IBM selects Inkra for virtual data centre

IBM Global Services has agreed to purchase Inkra Networks Inc.’s 4000 VSSs (Virtual Service Switches) for its e-business on demand service. IBM will be purchasing a handful of Inkra 4000 appliances for delivery and deployment before the end of the year, according to information provided by Inkra.

IBM could not be reached for comment.

Inkra’s 4000 VSS devices allow service providers and companies with large data centres to consolidate IP (Internet Protocol) services on a single, rack-mounted device.

The company’s “virtual rack” technology uses software to simulate a physical hardware rack, allowing customers to deploy separate services such as firewalls, virtual private networking (VPN), server monitoring and load balancing on a single device as opposed to deploying separate, rack-mounted hardware devices for each service, according to Dave Roberts, vice-president of strategy at Inkra.

As part of its e-business on demand service, IBM offers hosted IT applications and services to companies that want to off-load ownership and management of their IT infrastructures. The Inkra 4000 proved to be a good fit for IBM, which already offers virtualized services through its IBM Virtual Linux eServers and IBM TotalStorage Solutions and was looking to add network services to the mix, Roberts said.

IBM has agreed to purchase less than 10 of the Inkra 4000 systems to start, according to Roberts. The devices sell for US$90,000 each.

Using the 4000, IBM will be able to allocate a virtual rack to each customer in a data centre, then customize the services for that customer. Administrators use a Web browser-based management interface to create new virtual racks and add new services to those racks, as opposed to the physically installing, cabling and configuring new hardware, according to Roberts.

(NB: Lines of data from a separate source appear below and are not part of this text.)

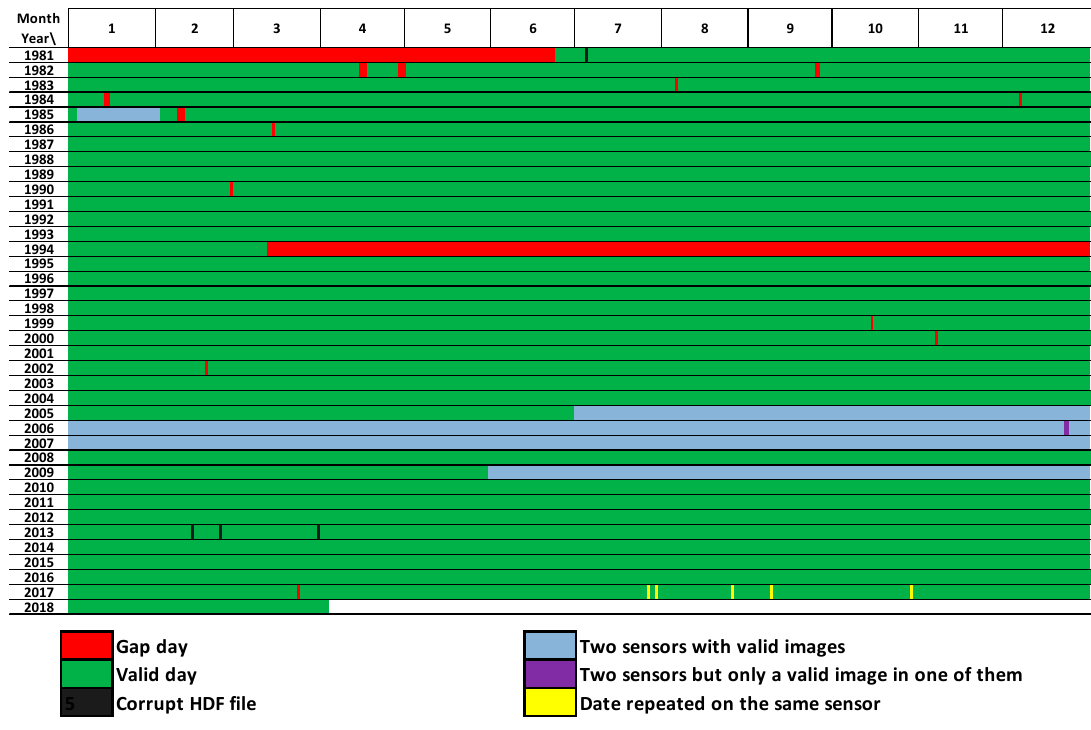
Figure 2. Global and daily data availability of LTDR (v5) in the time series where it was possible to find different problems such as gaps without data (as in 1994 with an eight-month gap or specific gaps in the time series), several daily images with more than one sensor, and corrupt or repeated files.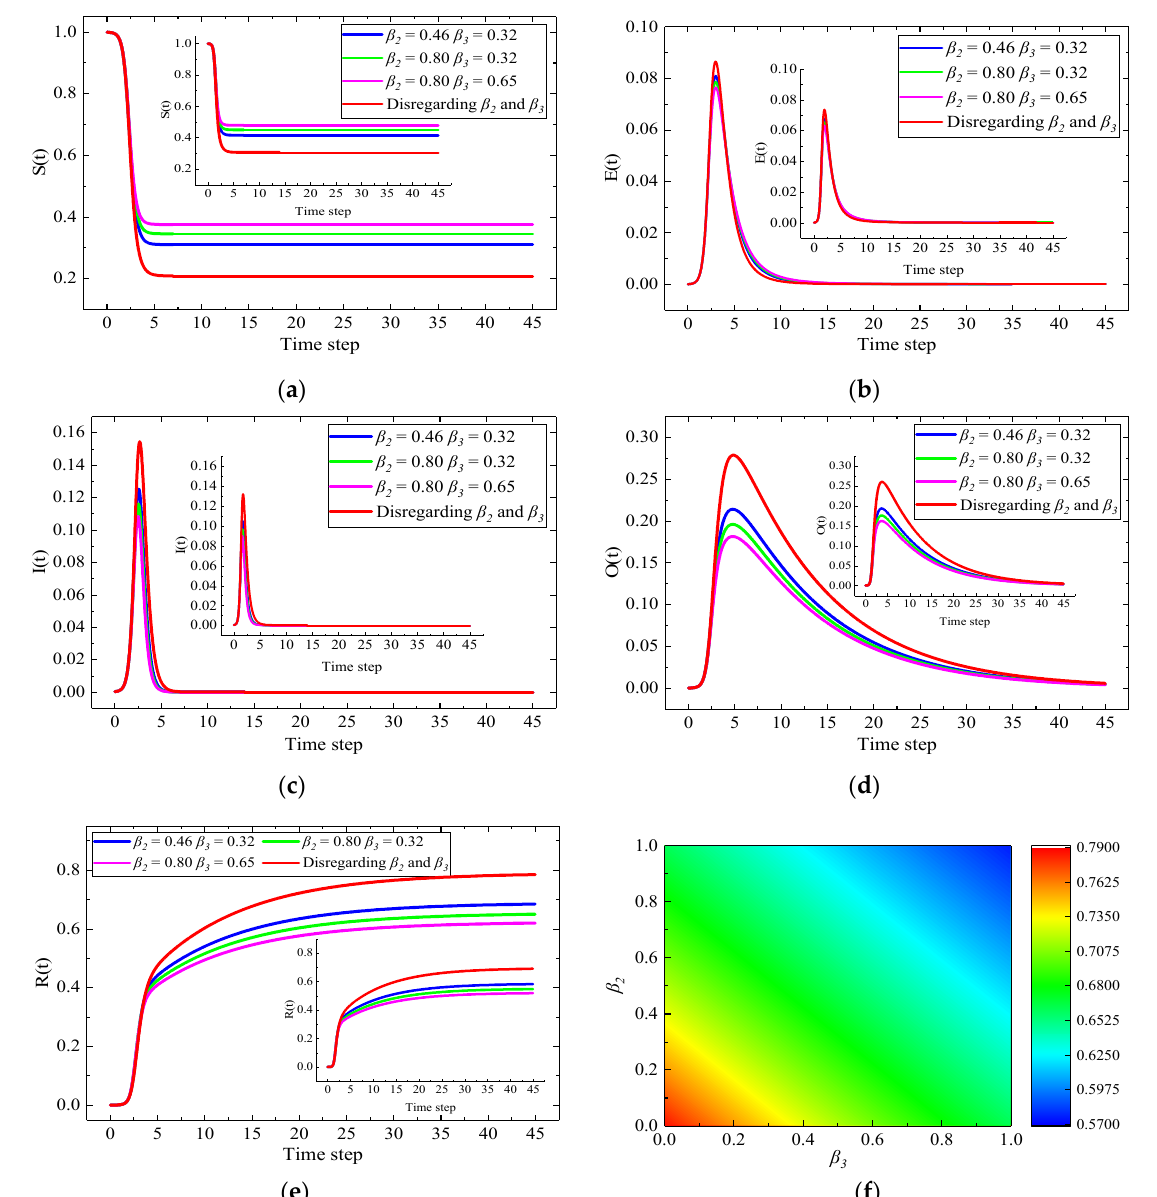
Figure 8. ( a – e ) show the density evolution curves of ignorant people, hesitators, spreaders, rumor debunkers, immunizers in the two networks under different forced debunking intensities (the large figure represents the simulation on the WS network and the small figure represents the simulation on the BA network); ( f ) shows the change of the density of immunizers in the WS network with β 2 and β 3 when the time step, t = 45.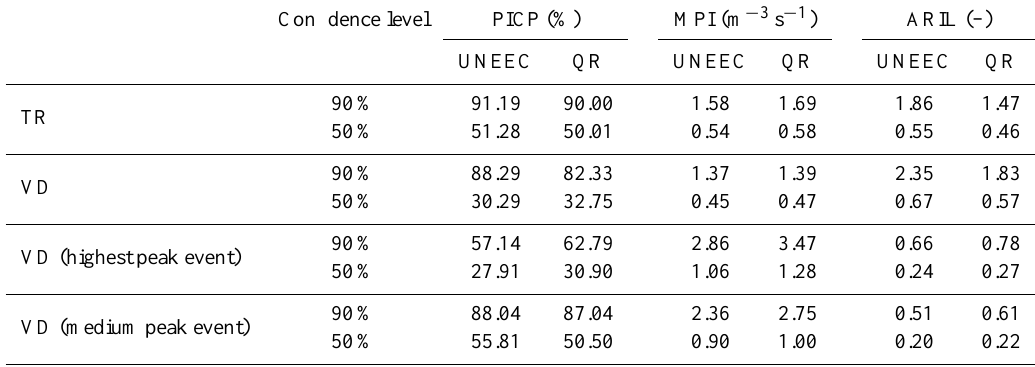
Table 2. Uncertainty analysis results for 90 and 50% confidence levels (Brue catchment).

All Inkra devices use a patented hardware-based virtualization technology called “HardWall” that simulates the physical isolation of separate, rack-mounted devices by dedicating system resources to each virtual rack, providing security and fault isolation and fault tolerance for each virtual rack. With HardWall, individual virtual racks can be added, removed and rebooted without affecting other virtual racks on the same device, Roberts said.

IBM has initially expressed an interest in deploying firewall and load-balancing services on the Inkra boxes. The device’s resource provisioning will also allow IBM to offer service level agreements (SLAs) that are pegged to performance for customers receiving network services from an Inkra 4000 box, according to Roberts.

“IBM is getting architecture for their data centres that is less costly and more efficient than the ‘buy the box’ approach,” said Michael Hoch, research director at Aberdeen Group Inc.

Inkra is competing in a crowded market for virtualization appliances with established companies such as Nokia Corp. as well as start-ups like Neoteris Inc. of Mountain View, Calif., Hoch said.

Initial Inkra deployment by IBM will be in the U.S., but Roberts hopes that IBM will roll out his company’s hardware worldwide in 2003.